Iran threw down the gauntlet years ago, challenging Saudi Arabia for the role of regional hegemon.  To date the House of Saud has responded with the caution which has characterized most of its existence.  Given that Nayef takes his task of advancing the interests of the Sunni (even those who are not Wahhibist) against challenge by the "apostate" Shites, Saudi responses or counters are likely to become less and less restrained in the future.

As some of the more pessimistic (or realistic) observers of Iraq have predicted ever since the first American combat boot hit the ground in that country, the most probable first venue of confrontation between the mullahs of Tehran and the Sunni establishment will be Iraq.  The ongoing conflict between the triumphalist oriented Shia and the former masters of Iraq, the minority Sunnis, will not end soon, even if by some miracle the current political impasse achieves a simulacrum of solution.

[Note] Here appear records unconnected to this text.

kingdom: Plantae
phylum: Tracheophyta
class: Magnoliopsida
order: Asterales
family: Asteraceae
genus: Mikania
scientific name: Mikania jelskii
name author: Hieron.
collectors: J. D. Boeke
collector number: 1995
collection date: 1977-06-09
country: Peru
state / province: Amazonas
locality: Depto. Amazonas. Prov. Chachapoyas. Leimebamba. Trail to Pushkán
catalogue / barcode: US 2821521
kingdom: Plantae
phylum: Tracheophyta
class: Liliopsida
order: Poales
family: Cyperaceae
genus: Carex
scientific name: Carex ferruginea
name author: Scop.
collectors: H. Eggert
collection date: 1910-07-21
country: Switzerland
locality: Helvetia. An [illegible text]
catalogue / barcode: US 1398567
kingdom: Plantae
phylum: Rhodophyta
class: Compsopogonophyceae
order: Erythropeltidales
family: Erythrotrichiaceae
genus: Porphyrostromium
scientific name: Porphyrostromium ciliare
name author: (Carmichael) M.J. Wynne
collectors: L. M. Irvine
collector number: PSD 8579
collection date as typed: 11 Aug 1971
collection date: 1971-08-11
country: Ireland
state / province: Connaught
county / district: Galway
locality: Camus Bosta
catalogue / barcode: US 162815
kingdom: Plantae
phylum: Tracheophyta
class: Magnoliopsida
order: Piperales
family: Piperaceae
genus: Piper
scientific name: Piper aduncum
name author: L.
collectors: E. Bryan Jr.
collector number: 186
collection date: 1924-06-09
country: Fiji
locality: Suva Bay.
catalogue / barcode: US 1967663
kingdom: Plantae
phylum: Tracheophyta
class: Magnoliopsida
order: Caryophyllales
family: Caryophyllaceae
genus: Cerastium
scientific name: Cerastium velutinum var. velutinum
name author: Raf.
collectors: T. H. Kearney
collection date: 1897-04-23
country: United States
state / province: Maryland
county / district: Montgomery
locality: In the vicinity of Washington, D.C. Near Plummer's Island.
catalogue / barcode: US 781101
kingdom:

The Iranians have played a semi-overt and quite aggressive program of support for their co-religionists in Iraq.  To date the Saudis have been most notable by the absence of open (or even much covert) support for their Sunni cousins.  The success of the Iranians over the past couple of years in backing both openly and otherwise the Shite political slate has undercut the often repeated assertion that Arab Iraqis will be immune to the influence of the foreign Persians regardless of religious identity.

Formerly attempts at some sort of "pan-Islam" movement have foundered on the rock of nationalism.  Historically the notion that nationalism trumps religious identity has been correct.  The growth of "fundamentalist" which is to say political Islam since the Iranian Islamic Revolution has changed the game completely--particularly with respect to the Shites.  For members of this long discriminated against, marginalized minority component of Islam, the worm has well and truly turned with the success of the Iranian Revolution and the removal of the Sunnis from their position of dominance in Iraq by the American invasion.

Again due to his religious convictions it is doubtful that a King Nayef would be deaf to the plight of Sunnis across the border.  This may not mean war in its conventional sense but it will mean conflict of a sub-war nature in all its messy extent, including restrictions on the flow of oil from three very large producers of that much prized substance.

The push by Iran for its very own "Mahdi Bomb" may, to a high order of probability, convince a King Nayef to go the same course.  There is no doubt that the other Sunni majority or dominated states of the Gulf region would seek to push Nayef in this direction.  The only alternative to a quickly developing nuclear arms race in the Gulf would be success by the US and its diplomatic partners--and this is not likely.

Then, of course, there is Israel.  Depending on the details of the regional political context five years or so from now, a King Nayef might be convinced that he has a special responsibility to remove the Jewish thorn from the side of the Arab/Muslim camel.  While a strong anti-Israel stance on the part of King Nayef may not be a for sure, a realistic possibility of such coming to pass represents a very severe challenge to regional and global stability even if an Israeli-Palestinian comprehensive peace agreement has come into existence.  (Not that anyone should bet the ranch on that eventuality.)

It would behoove the Obama administration to plan on the emergence of Nayef to power in the very short term.  The House of Saud has not been particularly stable for years.  The nature of the current king as well as the next man in line do not encourage delay in considering just how Nayef might or could alter the current context--and what, if anything, the US can do to safeguard its interests with a changed context.

Unfortunately, the Obama administration has not yet demonstrated the slightest capacity to think ahead, to plan for unpleasant but highly probable contingencies.  "Muddling through" might work for the British, and the French place great faith in their equivalent, "Systeme D," but kicking the can down the street is a very poor way for the US to conduct business in the Mideast--or anywhere.

But, as they say around the Oval, "Who has the can?"